Sunscreen can increase the risk of melanoma.
Is it possible that a product meant to protect against skin cancer might actually cause it? Several studies have investigated claims that zinc oxide and other compounds in sunscreens might have harmful effects. Some studies showed that zinc oxide and titanium oxide—intended to block ultraviolet rays—can create free radicals in the presence of sunlight, and free radicals cause cell damage. Others point to a general rise in melanoma cases over the years, particularly in people who use sunscreen.
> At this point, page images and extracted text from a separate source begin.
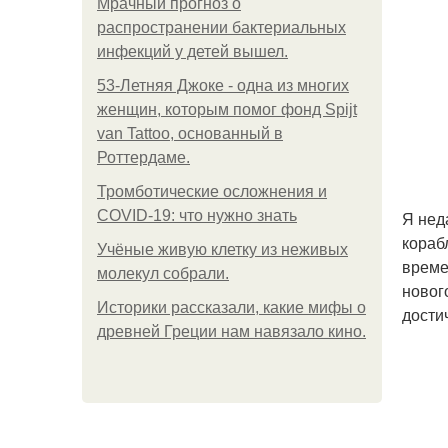
Мрачный прогноз о
распространении бактериальных
инфекций у детей вышел.
53-Летняя Джоке - одна из многих
женщин, которым помог фонд Spijt
van Tattoo, основанный в
Роттердаме.
Тромботические осложнения и
COVID-19: что нужно знать
Я нед
кораб
Учёные живую клетку из неживых
време
молекул собрали.
нового
Историки рассказали, какие мифы о
дости
древней Греции нам навязало кино.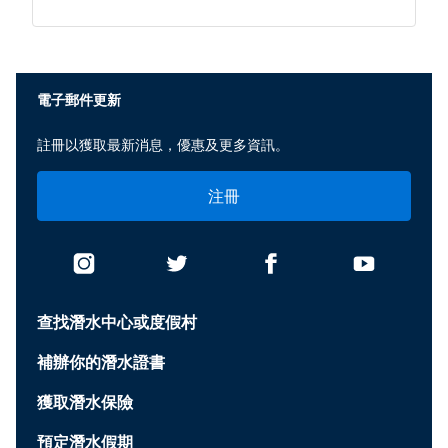
None
電子郵件更新
註冊以獲取最新消息，優惠及更多資訊。
注冊
查找潛水中心或度假村
補辦你的潛水證書
獲取潛水保險
預定潛水假期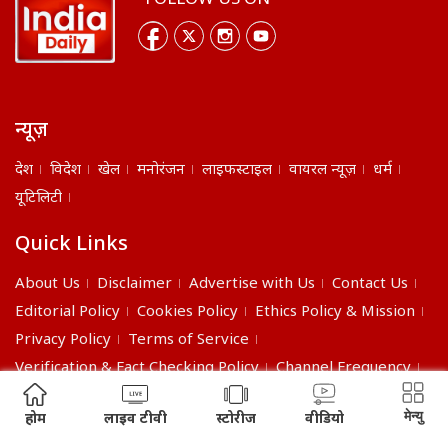
FOLLOW US ON
न्यूज़
देश
विदेश
खेल
मनोरंजन
लाइफस्टाइल
वायरल न्यूज़
धर्म
यूटिलिटी
Quick Links
About Us
Disclaimer
Advertise with Us
Contact Us
Editorial Policy
Cookies Policy
Ethics Policy & Mission
Privacy Policy
Terms of Service
Verification & Fact Checking Policy
Channel Frequency
©2026 India Daily. All right reserved.
मेन्यु
होम
लाइव टीवी
स्टोरीज
वीडियो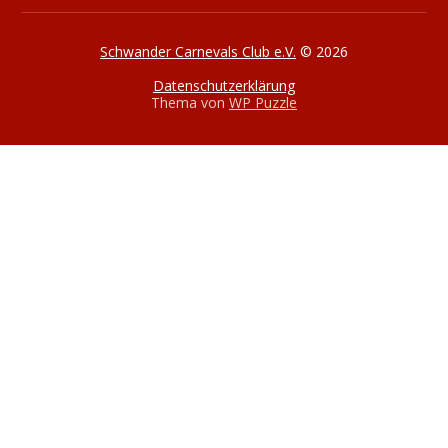
Schwander Carnevals Club e.V.
© 2026
Datenschutzerklärung
Thema von
WP Puzzle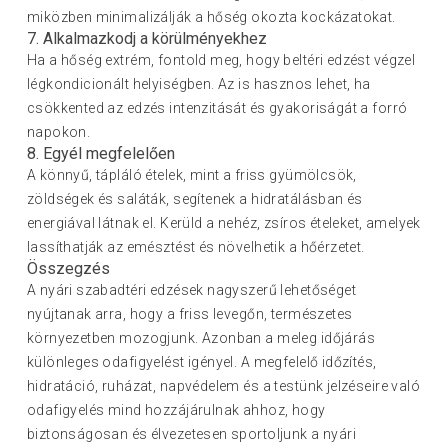
miközben minimalizálják a hőség okozta kockázatokat.
7. Alkalmazkodj a körülményekhez
Ha a hőség extrém, fontold meg, hogy beltéri edzést végzel
légkondicionált helyiségben. Az is hasznos lehet, ha
csökkented az edzés intenzitását és gyakoriságát a forró
napokon.
8. Egyél megfelelően
A könnyű, tápláló ételek, mint a friss gyümölcsök,
zöldségek és saláták, segítenek a hidratálásban és
energiával látnak el. Kerüld a nehéz, zsíros ételeket, amelyek
lassíthatják az emésztést és növelhetik a hőérzetet.
Összegzés
A nyári szabadtéri edzések nagyszerű lehetőséget
nyújtanak arra, hogy a friss levegőn, természetes
környezetben mozogjunk. Azonban a meleg időjárás
különleges odafigyelést igényel. A megfelelő időzítés,
hidratáció, ruházat, napvédelem és a testünk jelzéseire való
odafigyelés mind hozzájárulnak ahhoz, hogy
biztonságosan és élvezetesen sportoljunk a nyári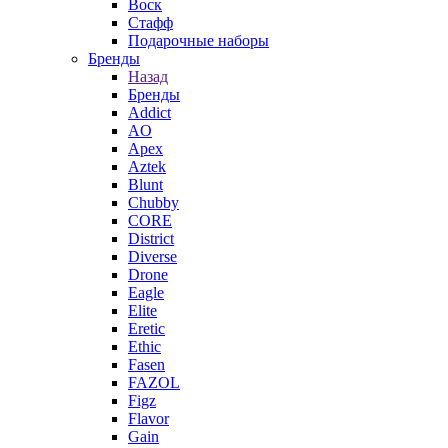
Воск
Стафф
Подарочные наборы
Бренды
Назад
Бренды
Addict
AO
Apex
Aztek
Blunt
Chubby
CORE
District
Diverse
Drone
Eagle
Elite
Eretic
Ethic
Fasen
FAZOL
Figz
Flavor
Gain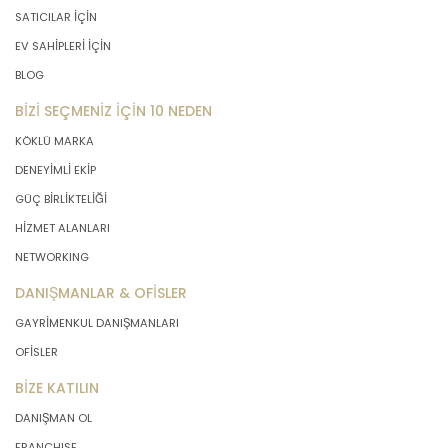
SATICILAR İÇİN
EV SAHİPLERİ İÇİN
BLOG
BİZİ SEÇMENİZ İÇİN 10 NEDEN
KÖKLÜ MARKA
DENEYİMLİ EKİP
GÜÇ BİRLİKTELİĞİ
HİZMET ALANLARI
NETWORKING
DANIŞMANLAR & OFİSLER
GAYRİMENKUL DANIŞMANLARI
OFİSLER
BİZE KATILIN
DANIŞMAN OL
FRANCHISE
But that may be misleading. For the compounds to cause harm, they must penetrate skin cells. Research in Australia, which has one of the highest rates of skin cancer in the world, found that does not happen. “The weight of current evidence is that they remain on the surface of the skin and in the outer dead layer,” read one report. Other studies looking for a link between melanoma and sunscreen found no evidence. They noted that people who sunbathe often or have greater sun sensitivity are more likely to use sunscreen, possibly explaining the associations.
THE BOTTOM LINE
Studies suggest zinc oxide and other compounds in sunscreen do not damage cells or increase melanoma risk.
You should not mix blood thinners and cranberry juice.
Most people know that cranberry juice can lower the risk of urinary infections. But in 2003, doctors found what appeared to be a less beneficial side effect. A few people taking the popular anticoagulant warfarin complained that drinking large amounts of cranberry juice seemed to cause unusual bleeding. Investigators theorized that compounds in the fruit might deactivate an enzyme that normally breaks down warfarin. British health officials issued warnings. Many experts now suspect that the cases were coincidental.
Researchers at Tufts, Boston, found no evidence that cranberry juice enhanced warfarin’s effects. Nor did a study in 2007, where patients who drank up to 237ml of cranberry juice a day had no greater risk of bleeding.
THE BOTTOM LINE
Cranberry juice, in moderation, is safe with anticoagulants.